Gyms, Parks and Recreation facilities

Parks stayed open in Amsterdam during the initial lockdown period, although playgrounds and public equipment were largely closed off. All of this is now available again and gyms reopened in July. The work out experience has changed however. Many gyms moved some equipment outside, and still offer outdoor classes including spinning and yoga despite the indoor part being open.

The new outside boulder area at Klimmuur Centraal

Gym memberships have also changed. Almost everywhere including Onefit and ClassPass now offers online classes as well as attending in person at a gym. All trainings now have to be booked in advance, with much smaller classes in order for everyone to keep their distance. The yoga and pilates schools encourage guests to bring at least their own mat or towel, less props are available and there is more time between lessons to ensure everything gets properly cleaned. Popular classes are fully booked very soon after going online.

Outdoor swimming spots like the Erasmuspark can still get crowded

Bars, Restaurants and Night- Life

Bars and restaurants have been open since June, but are required to ensure the appropriate social distancing measures. Parties and gatherings are still allowed, so long as everyone follows the rules.

According to rules reactivated this month, all bars and restaurants should take bookings by reservation only. They should ask guests to fill out contact details for at least one member of their party so that visitors can be contacted in thr event of one of their guests reporting that they tested Covid-positive. In practice this does not always happen and walk-ins are possible. Smaller and struggling establishments especially are reluctant to turn guests away. Some venues get round the rule by asking that you make a reservation online when you physically walk in. Others have introduced ordering drinks online through a table-specific QR- code to reduce contact between staff and customers.

The new way to order and sit at the places like the popular Foodhallen

During the weekend, there is a ban on selling alcohol from supermarkets and liquor stores in the Red Light District and the rest of the compulsory face- mask area. The ban applies from Thursdays 16.00 until Sundays after midnight. This lasts until 1 September. Alcohol can still be bought in the area in cafés and restaurants. Street musicians are also banned from performing in these streets until 1 October.

Cultural locations: Theatres, cinemas, museums etc

Most of these are open but with restrictions in regarding the number of visitors. This makes it pleasant for guests but smaller venues especially are struggling. Already the independent Museum of Bags and Purses has announced that partly as a result of Corona they are permanently closed. Other places offer online as well as physical exhibitions, including the Amsterdam Museum’s Corona in de Stad.

Museumplein before the return of tourists

Employment and Work

It has always been fairly common for employees in The Netherlands to have the option of working partly from home. This then became the norm during lockdown when the government closed offices and instructed people to work from home whenever possible. Many of these employees are now slowly starting to return to their physical offices. In order to ensure social distancing often this is often only for 1-2 days per week with the rest of the time spent working from home.
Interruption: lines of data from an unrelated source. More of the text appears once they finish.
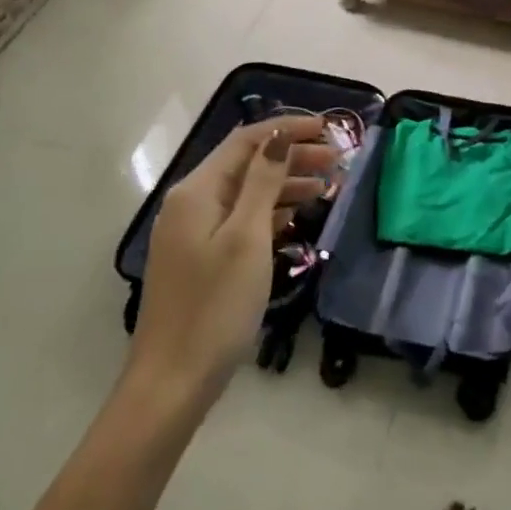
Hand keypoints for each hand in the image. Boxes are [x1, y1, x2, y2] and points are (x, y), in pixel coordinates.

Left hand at [129, 118, 336, 398]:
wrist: (173, 381)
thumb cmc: (215, 305)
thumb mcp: (247, 237)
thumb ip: (264, 182)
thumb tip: (280, 135)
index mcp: (197, 191)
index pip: (246, 141)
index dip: (287, 128)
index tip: (329, 128)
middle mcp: (192, 203)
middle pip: (247, 165)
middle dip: (291, 156)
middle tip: (337, 160)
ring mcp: (194, 233)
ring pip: (246, 193)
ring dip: (285, 184)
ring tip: (328, 186)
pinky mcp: (202, 258)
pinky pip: (241, 220)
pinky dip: (271, 213)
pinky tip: (297, 217)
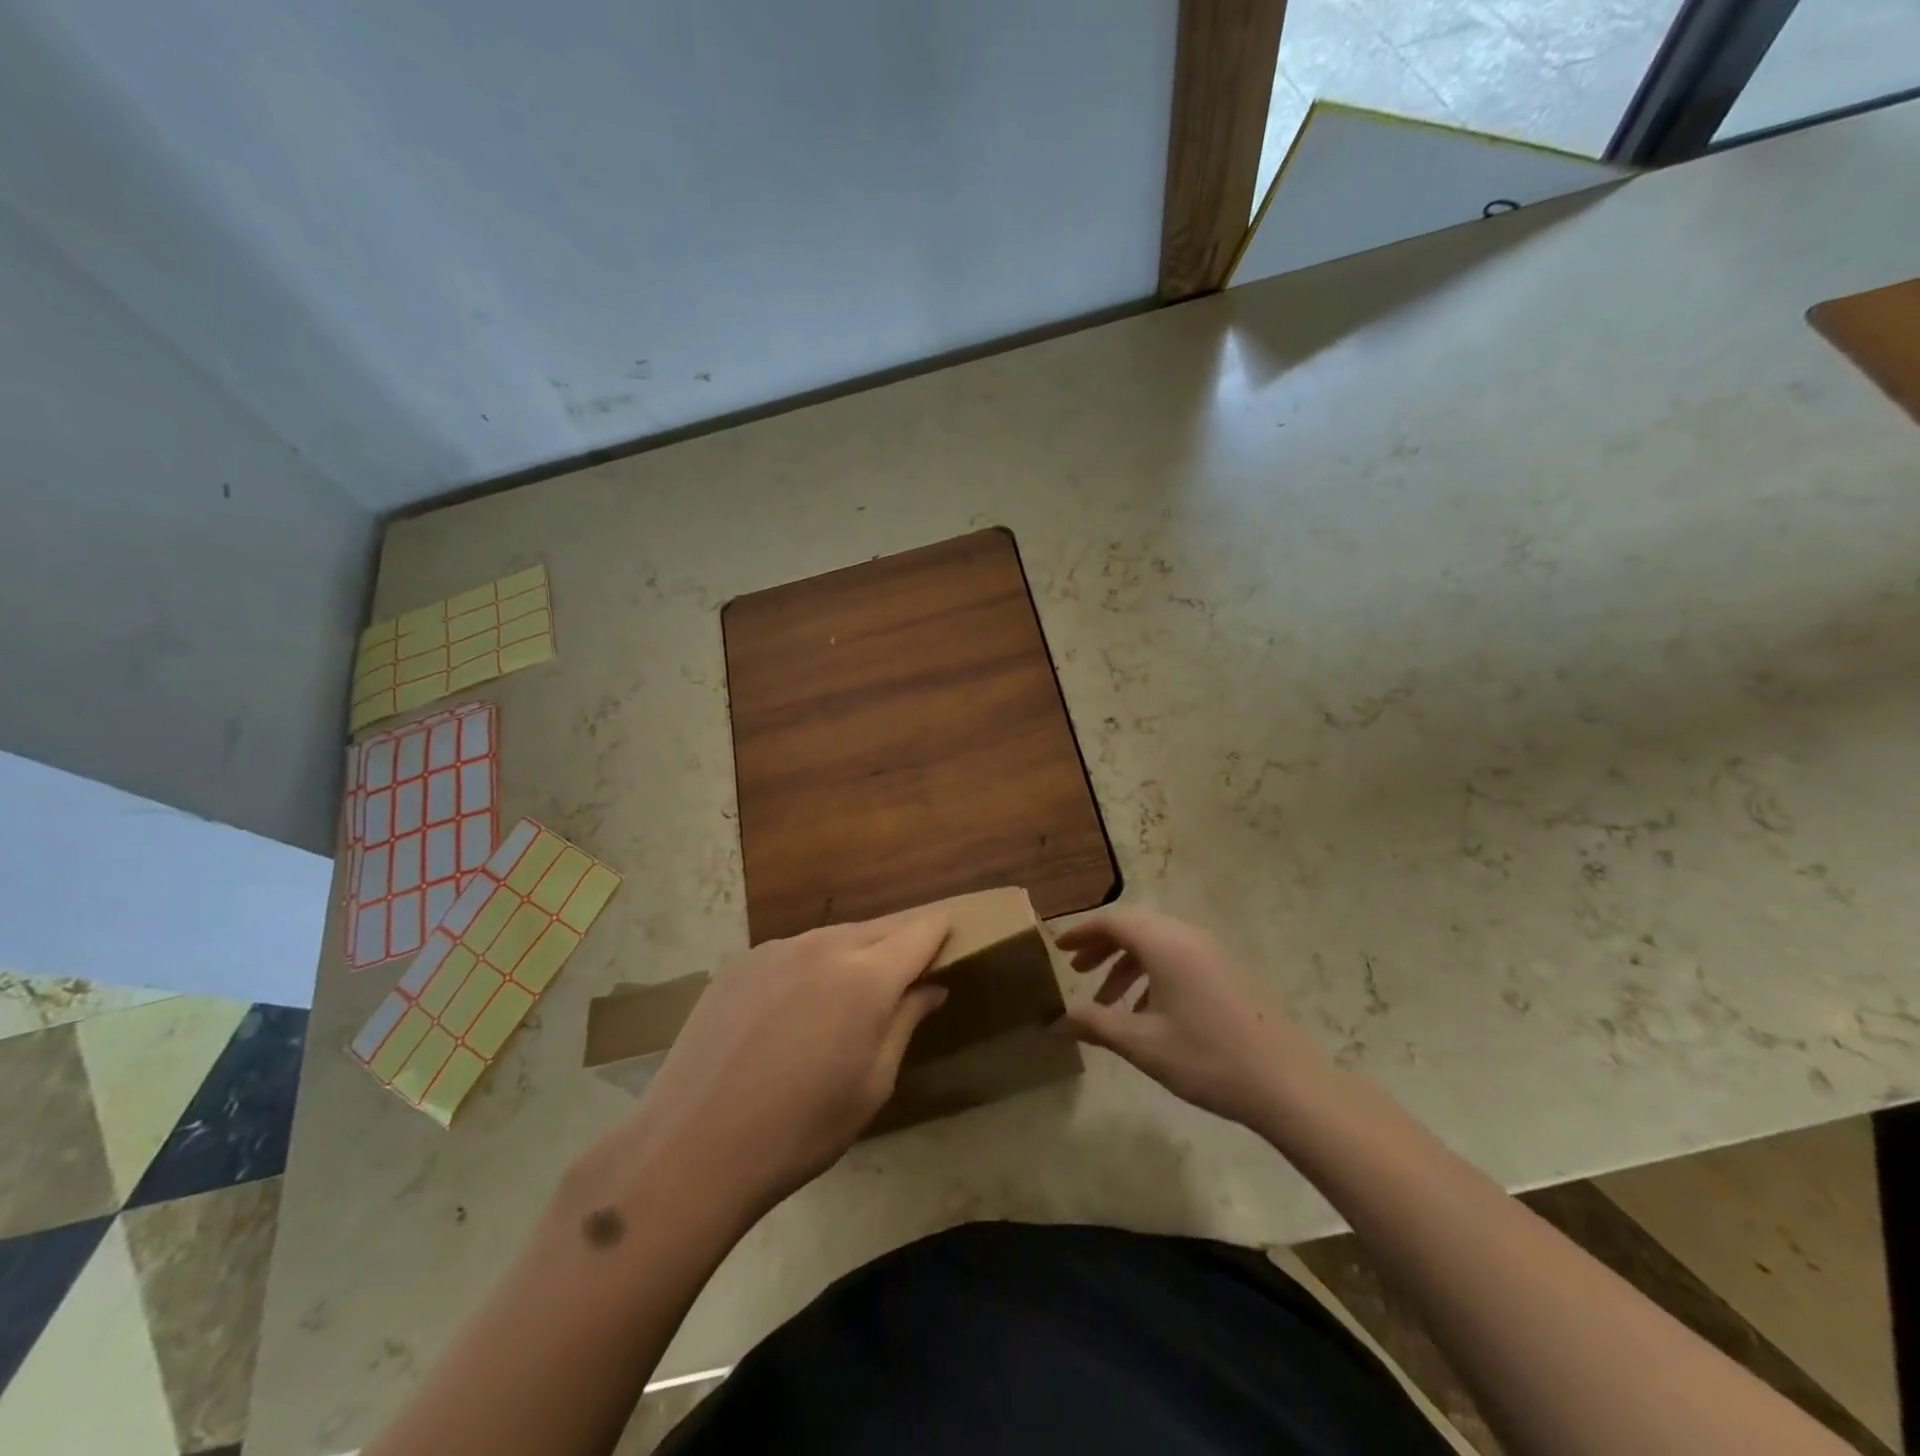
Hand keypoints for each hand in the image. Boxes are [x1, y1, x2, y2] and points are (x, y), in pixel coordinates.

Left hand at [607, 913, 950, 1219]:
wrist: (693, 1147)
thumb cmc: (800, 1130)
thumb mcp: (872, 1085)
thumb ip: (906, 1022)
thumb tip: (931, 987)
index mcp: (867, 977)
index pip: (920, 931)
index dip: (941, 932)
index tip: (952, 940)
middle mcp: (824, 946)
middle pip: (879, 927)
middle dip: (902, 941)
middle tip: (910, 970)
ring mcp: (777, 949)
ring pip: (835, 936)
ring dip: (856, 953)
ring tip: (853, 991)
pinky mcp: (741, 962)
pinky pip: (794, 951)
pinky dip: (812, 964)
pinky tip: (797, 1005)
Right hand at [1057, 909, 1327, 1131]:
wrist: (1286, 1083)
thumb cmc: (1207, 1058)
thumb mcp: (1142, 1044)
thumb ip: (1095, 1025)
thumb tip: (1056, 1020)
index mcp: (1165, 944)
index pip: (1113, 921)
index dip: (1082, 932)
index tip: (1058, 948)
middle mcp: (1188, 936)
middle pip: (1135, 927)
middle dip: (1102, 946)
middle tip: (1077, 971)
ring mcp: (1212, 952)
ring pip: (1157, 943)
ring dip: (1127, 963)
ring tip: (1106, 1000)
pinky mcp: (1227, 971)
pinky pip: (1178, 957)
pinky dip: (1152, 973)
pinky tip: (1146, 1012)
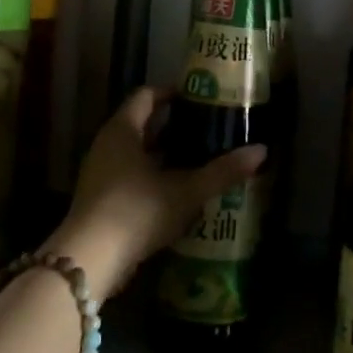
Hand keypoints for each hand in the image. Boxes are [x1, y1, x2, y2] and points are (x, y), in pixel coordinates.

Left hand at [45, 87, 265, 301]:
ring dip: (163, 154)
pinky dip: (152, 176)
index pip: (146, 96)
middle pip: (141, 124)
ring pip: (135, 152)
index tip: (199, 99)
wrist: (90, 259)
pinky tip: (177, 192)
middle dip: (173, 126)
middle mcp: (107, 144)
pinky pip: (129, 176)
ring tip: (197, 159)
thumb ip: (222, 171)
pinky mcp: (99, 199)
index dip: (171, 93)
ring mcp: (99, 173)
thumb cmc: (137, 211)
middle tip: (206, 129)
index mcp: (123, 130)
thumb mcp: (186, 191)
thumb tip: (262, 151)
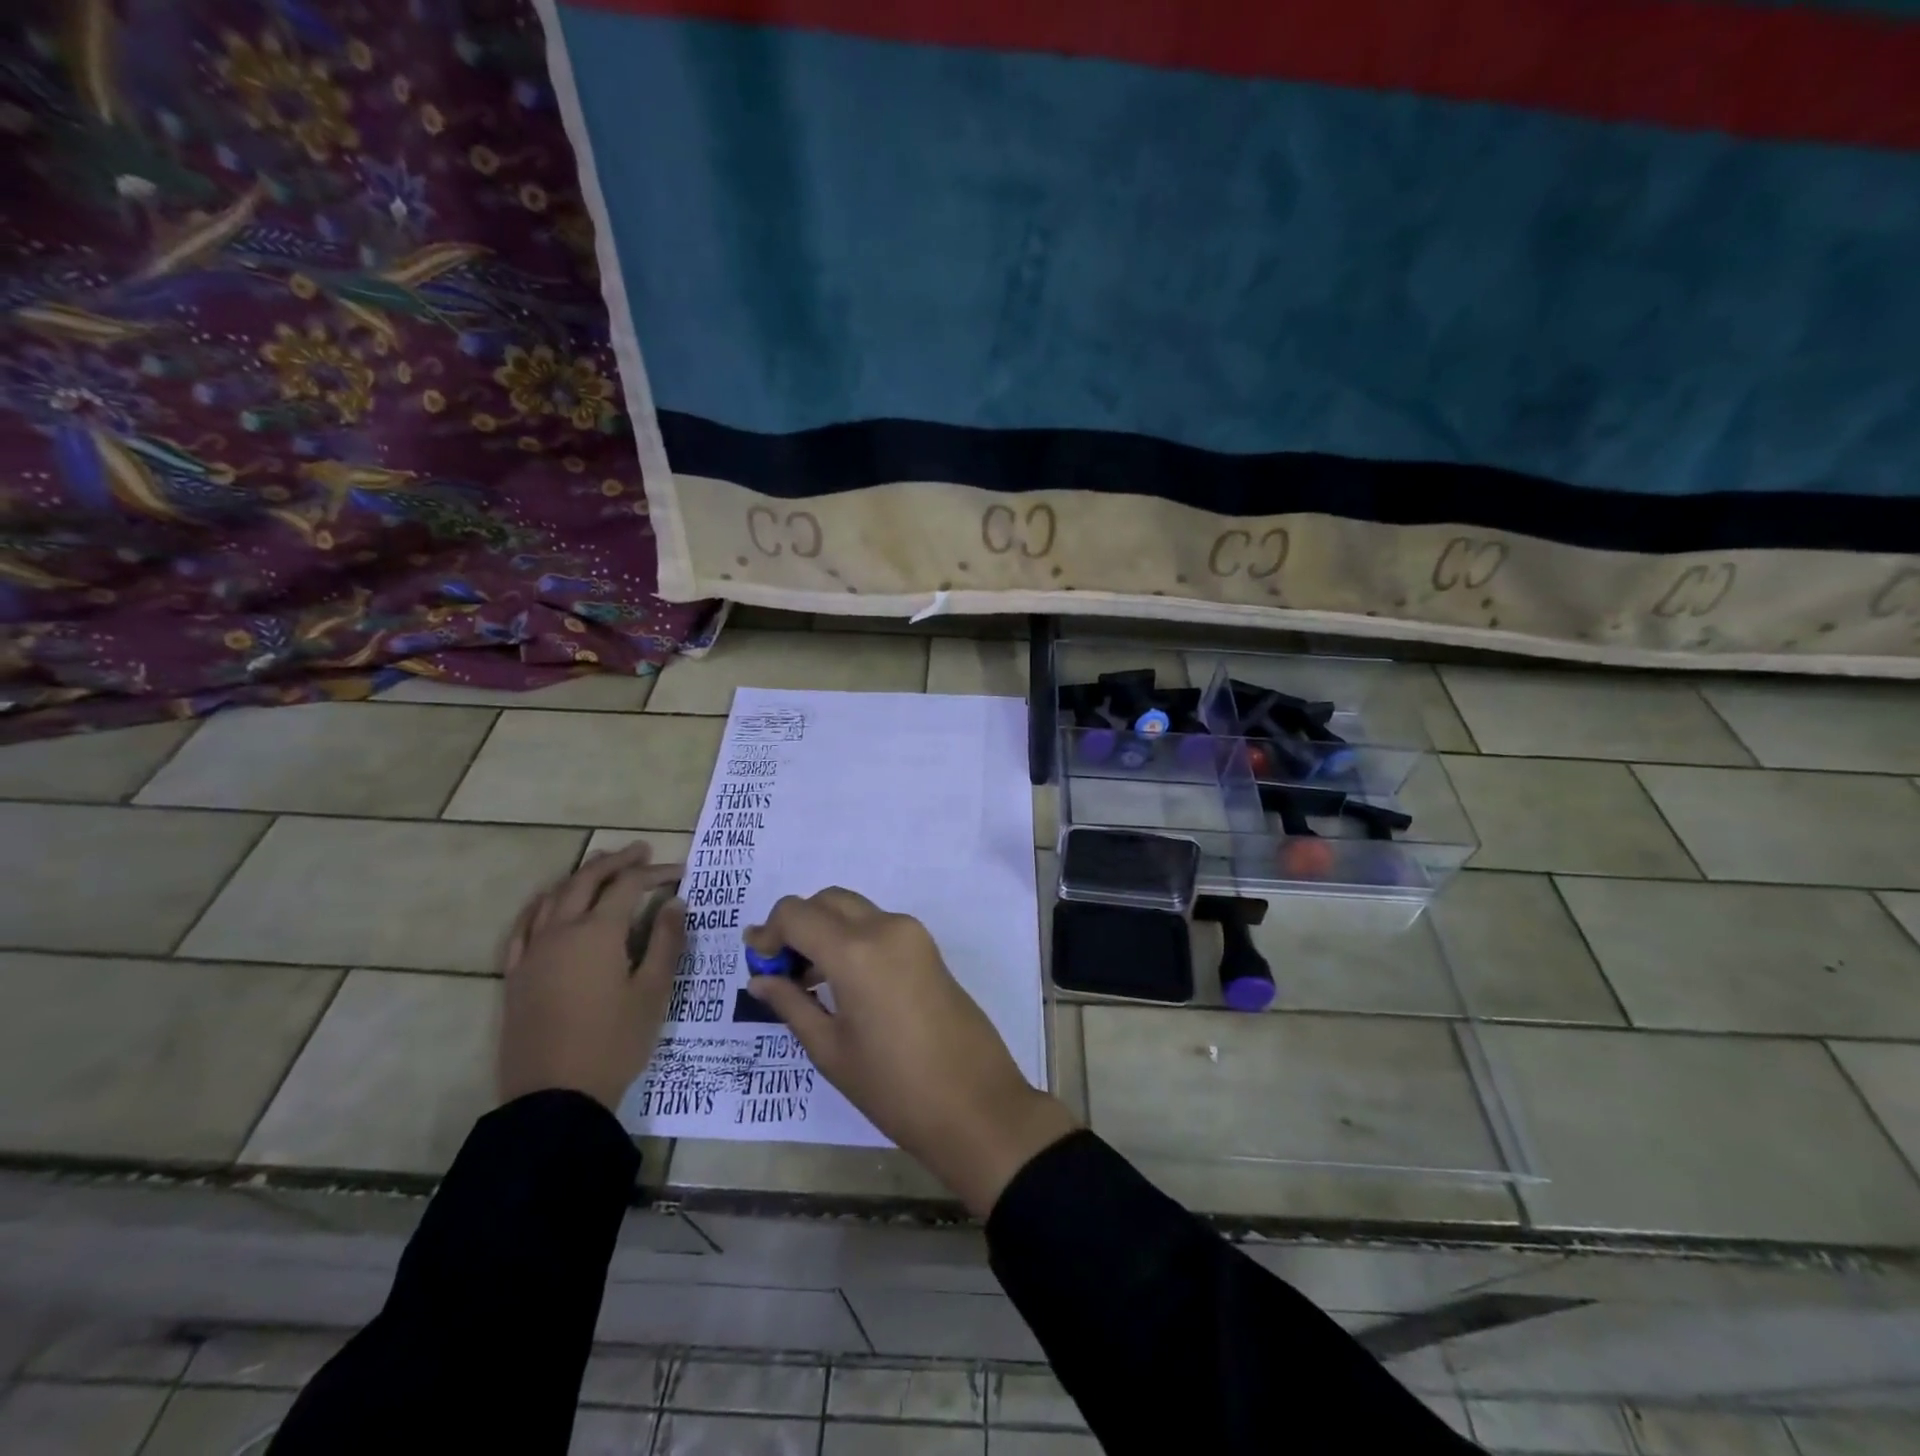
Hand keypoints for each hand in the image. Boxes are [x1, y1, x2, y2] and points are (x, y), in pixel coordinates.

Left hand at [498, 843, 686, 1112]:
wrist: (555, 1098)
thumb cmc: (614, 1043)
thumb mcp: (653, 993)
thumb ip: (665, 943)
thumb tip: (675, 904)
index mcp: (598, 933)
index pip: (628, 886)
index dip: (654, 873)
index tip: (679, 872)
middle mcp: (561, 931)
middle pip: (586, 880)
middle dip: (616, 861)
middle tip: (640, 851)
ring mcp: (532, 952)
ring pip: (553, 897)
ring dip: (579, 875)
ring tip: (600, 865)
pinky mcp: (516, 975)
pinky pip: (524, 926)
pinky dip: (541, 905)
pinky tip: (549, 904)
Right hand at [744, 890, 1077, 1216]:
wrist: (976, 1105)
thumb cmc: (894, 1087)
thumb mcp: (831, 1050)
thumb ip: (791, 1004)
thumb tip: (760, 978)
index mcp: (856, 951)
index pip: (796, 913)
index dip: (769, 931)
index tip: (756, 961)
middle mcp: (885, 927)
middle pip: (827, 901)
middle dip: (797, 924)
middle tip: (780, 969)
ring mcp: (912, 934)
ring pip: (854, 910)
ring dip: (825, 929)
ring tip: (807, 980)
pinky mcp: (928, 947)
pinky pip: (878, 925)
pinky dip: (851, 938)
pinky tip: (842, 981)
Economists are reporting a massive shrinking of the Dutch economy as a result of Covid and lockdown. Amsterdam-based Booking.com recently announced huge job cuts, although it is unclear how many of these will be made up of their Netherlands-based employees.

Schools

Schools in the Amsterdam region are reopening after the summer holidays on 16th August 2020. There are some concerns about the impact of good ventilation and air conditioning systems on the spread of COVID, especially in schools which may not meet the proper requirements. The government is not in favour of making face masks compulsory in schools.

Hairdressers and beauty salons

These are open as normal but can only be visited by appointment.